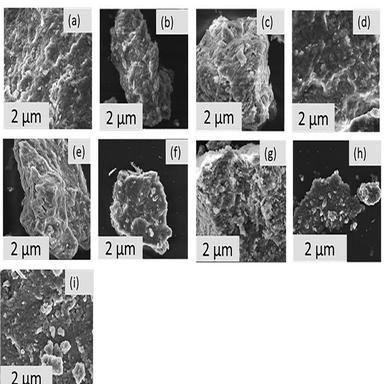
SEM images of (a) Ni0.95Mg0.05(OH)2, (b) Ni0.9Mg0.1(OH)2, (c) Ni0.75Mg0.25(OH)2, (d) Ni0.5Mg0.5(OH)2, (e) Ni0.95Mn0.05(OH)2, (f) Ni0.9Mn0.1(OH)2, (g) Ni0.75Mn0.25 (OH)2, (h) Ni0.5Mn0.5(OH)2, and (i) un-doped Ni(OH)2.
==
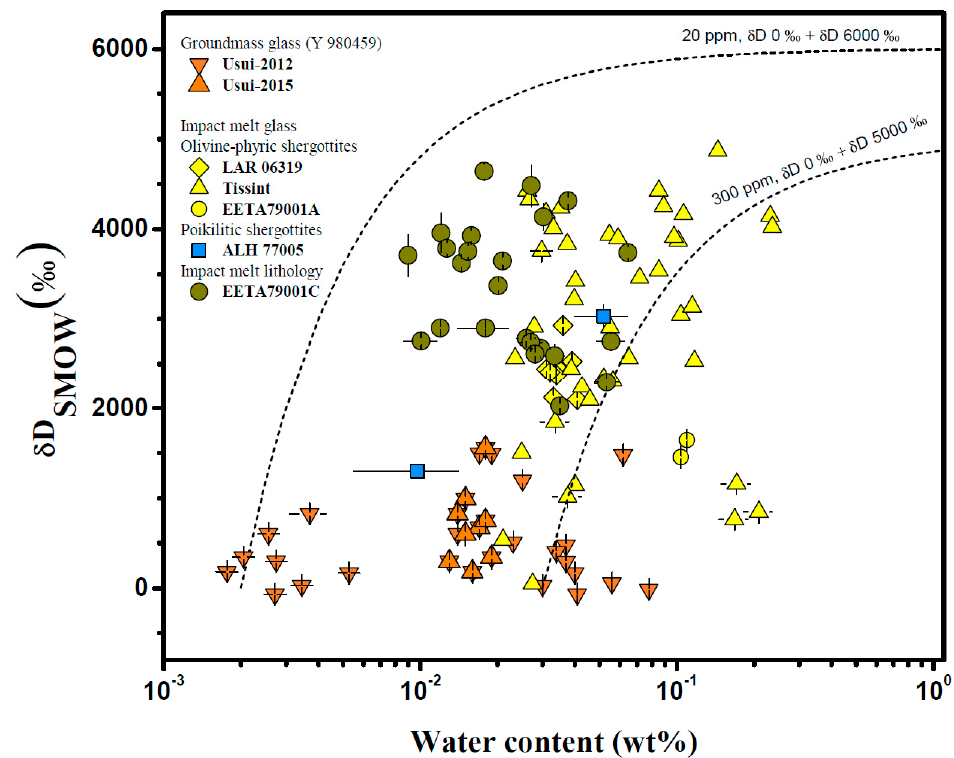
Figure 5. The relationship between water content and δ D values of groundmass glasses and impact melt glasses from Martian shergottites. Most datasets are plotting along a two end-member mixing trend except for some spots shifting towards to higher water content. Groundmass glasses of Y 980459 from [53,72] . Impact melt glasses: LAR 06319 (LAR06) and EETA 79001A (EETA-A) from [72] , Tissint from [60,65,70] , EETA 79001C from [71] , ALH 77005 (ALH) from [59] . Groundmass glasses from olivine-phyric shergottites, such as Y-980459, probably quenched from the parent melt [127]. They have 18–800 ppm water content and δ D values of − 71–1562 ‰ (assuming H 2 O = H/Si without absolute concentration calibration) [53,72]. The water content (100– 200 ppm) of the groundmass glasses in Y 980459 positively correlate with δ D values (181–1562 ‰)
...
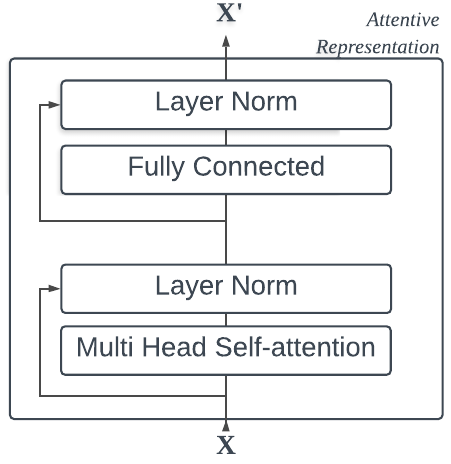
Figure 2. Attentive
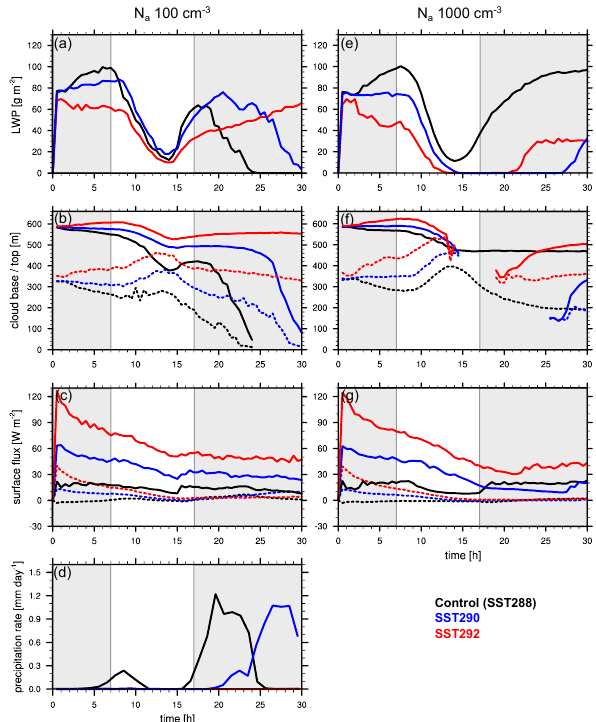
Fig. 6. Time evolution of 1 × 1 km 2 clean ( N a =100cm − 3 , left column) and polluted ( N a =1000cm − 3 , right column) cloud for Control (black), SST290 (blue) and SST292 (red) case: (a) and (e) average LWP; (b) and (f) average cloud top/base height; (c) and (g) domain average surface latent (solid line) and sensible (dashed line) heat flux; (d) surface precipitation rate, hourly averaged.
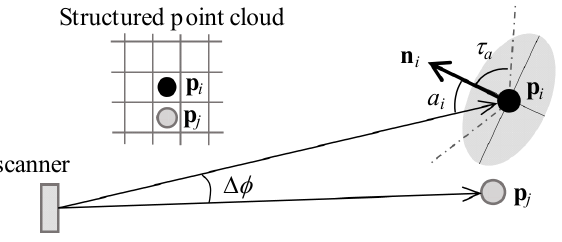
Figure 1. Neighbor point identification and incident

**WHAT NEEDS TO BE DONE:** Copy all lines from the listing that contain "Figure".

**OUTPUT BELOW:**
Figure 5. The relationship between water content and δ D values of groundmass glasses and impact melt glasses from Martian shergottites. Most datasets are plotting along a two end-member mixing trend except for some spots shifting towards to higher water content. Groundmass glasses of Y 980459 from [53,72] . Impact melt glasses: LAR 06319 (LAR06) and EETA 79001A (EETA-A) from [72] , Tissint from [60,65,70] , EETA 79001C from [71] , ALH 77005 (ALH) from [59] . Groundmass glasses from olivine-phyric shergottites, such as Y-980459, probably quenched from the parent melt [127]. They have 18–800 ppm water content and δ D values of − 71–1562 ‰ (assuming H 2 O = H/Si without absolute concentration calibration) [53,72]. The water content (100– 200 ppm) of the groundmass glasses in Y 980459 positively correlate with δ D values (181–1562 ‰)
Figure 2. Attentive
Figure 1. Neighbor point identification and incident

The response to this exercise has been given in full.